[Stored data entries]
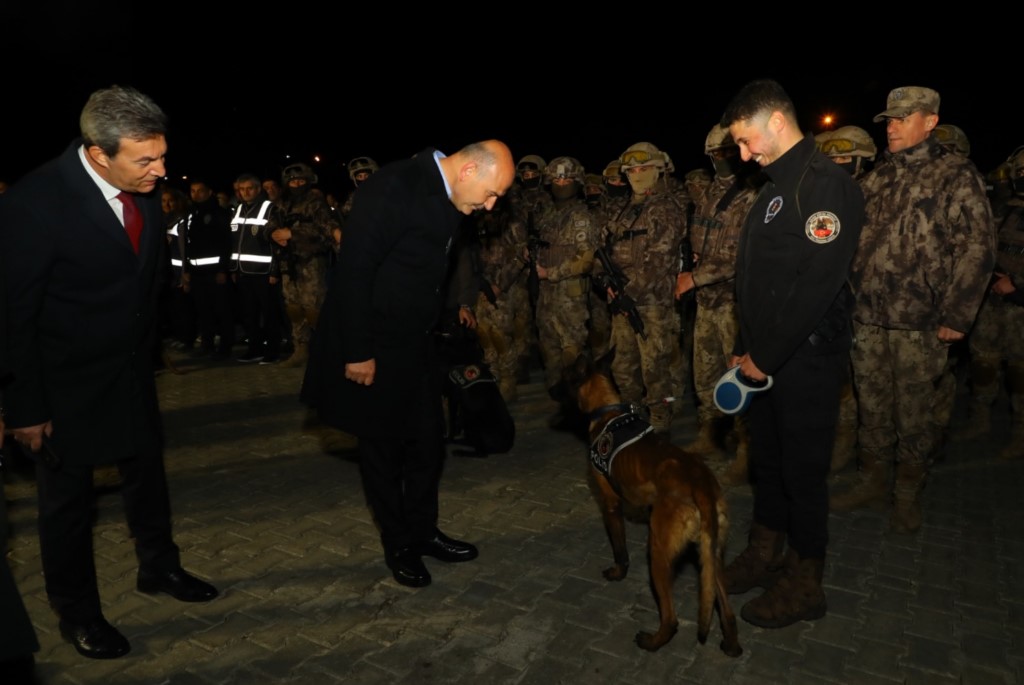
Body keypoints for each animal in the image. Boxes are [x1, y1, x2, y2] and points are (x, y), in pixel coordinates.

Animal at [565, 350, 741, 655]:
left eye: (566, 376)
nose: (552, 387)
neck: (608, 410)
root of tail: (701, 484)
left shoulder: (610, 503)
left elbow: (620, 548)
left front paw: (618, 572)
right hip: (711, 554)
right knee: (725, 606)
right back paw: (731, 644)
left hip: (658, 553)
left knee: (671, 619)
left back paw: (652, 641)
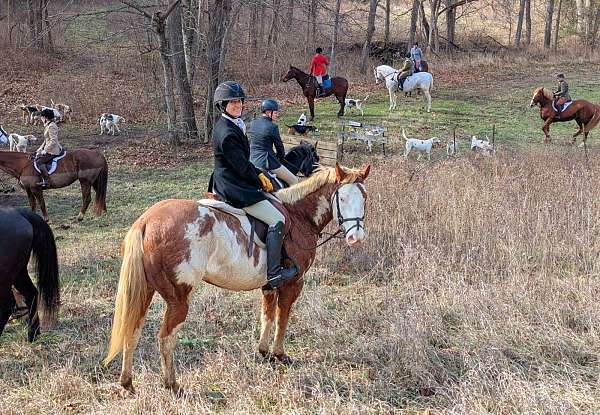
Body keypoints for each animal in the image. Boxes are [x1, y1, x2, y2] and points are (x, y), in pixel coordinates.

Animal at [103, 164, 370, 394]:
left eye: (364, 198)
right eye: (342, 198)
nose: (356, 238)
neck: (298, 217)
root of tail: (147, 220)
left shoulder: (269, 285)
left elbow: (267, 316)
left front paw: (263, 353)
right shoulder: (292, 283)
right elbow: (282, 318)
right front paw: (280, 355)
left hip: (145, 292)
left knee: (132, 330)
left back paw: (127, 383)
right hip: (178, 300)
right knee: (166, 338)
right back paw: (173, 385)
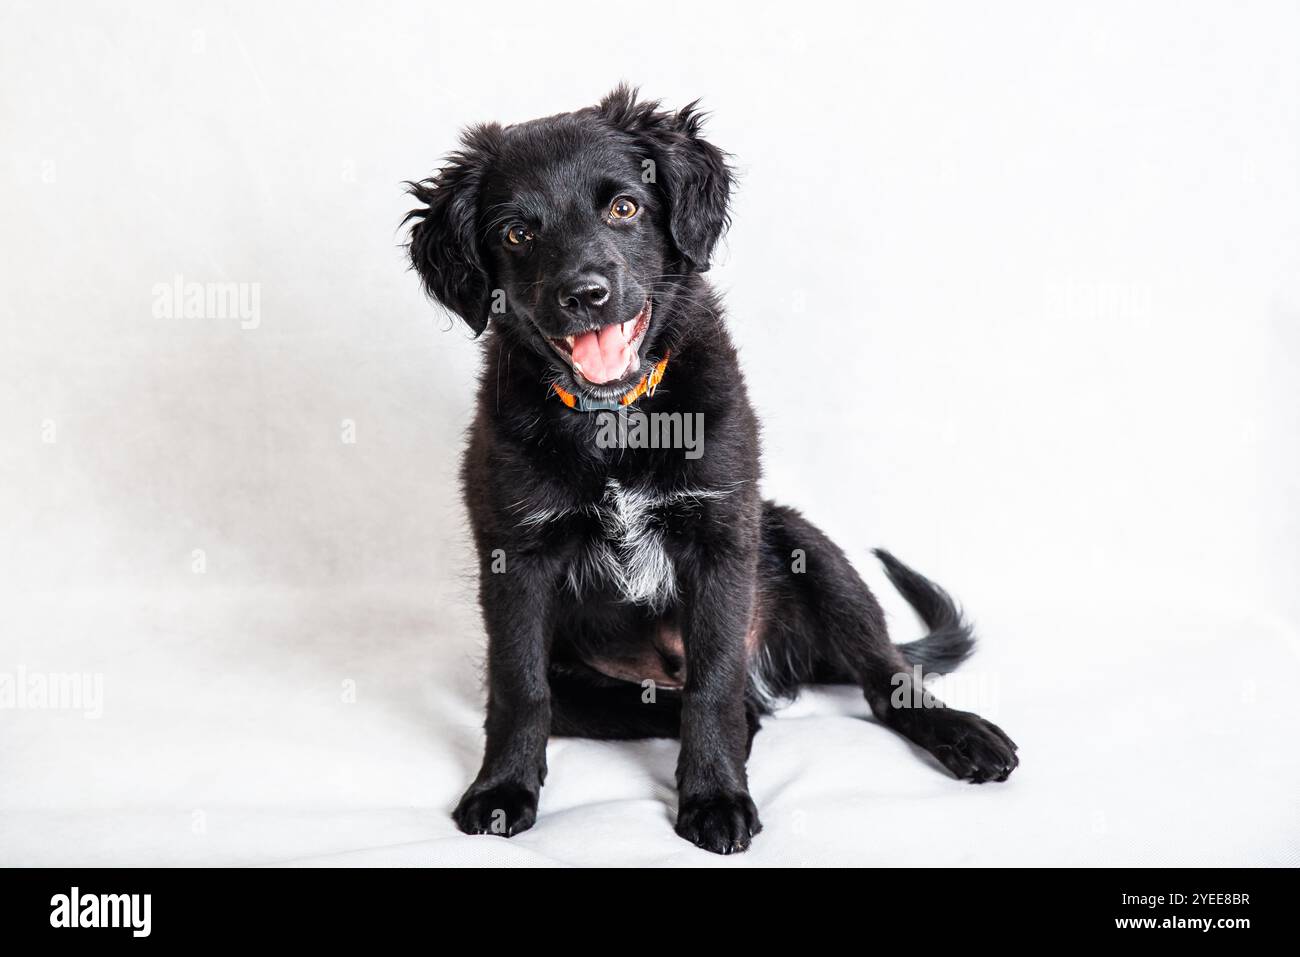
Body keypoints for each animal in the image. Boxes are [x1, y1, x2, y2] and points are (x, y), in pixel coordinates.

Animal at [405, 87, 1013, 852]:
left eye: (624, 207)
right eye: (516, 233)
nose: (585, 294)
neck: (616, 417)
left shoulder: (723, 536)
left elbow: (714, 680)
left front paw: (715, 796)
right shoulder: (515, 554)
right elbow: (519, 686)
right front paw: (503, 789)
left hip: (803, 543)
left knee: (879, 678)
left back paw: (960, 732)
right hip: (588, 687)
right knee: (704, 705)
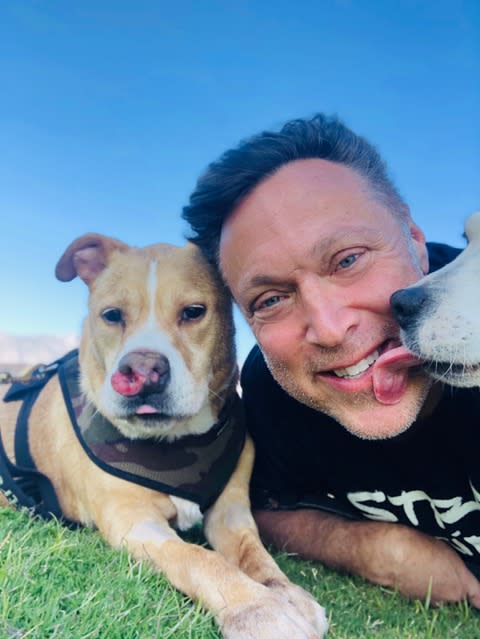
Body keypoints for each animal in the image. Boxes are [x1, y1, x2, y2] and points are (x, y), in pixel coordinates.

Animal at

WHAT YOU HAVE TO DO ▸ Show me all lines in the records that contain "shoulder".

RESULT BELOW ▸
left shoulder: (610, 503)
left shoulder: (269, 285)
right shoulder: (292, 283)
left shoulder: (723, 536)
right shoulder: (515, 554)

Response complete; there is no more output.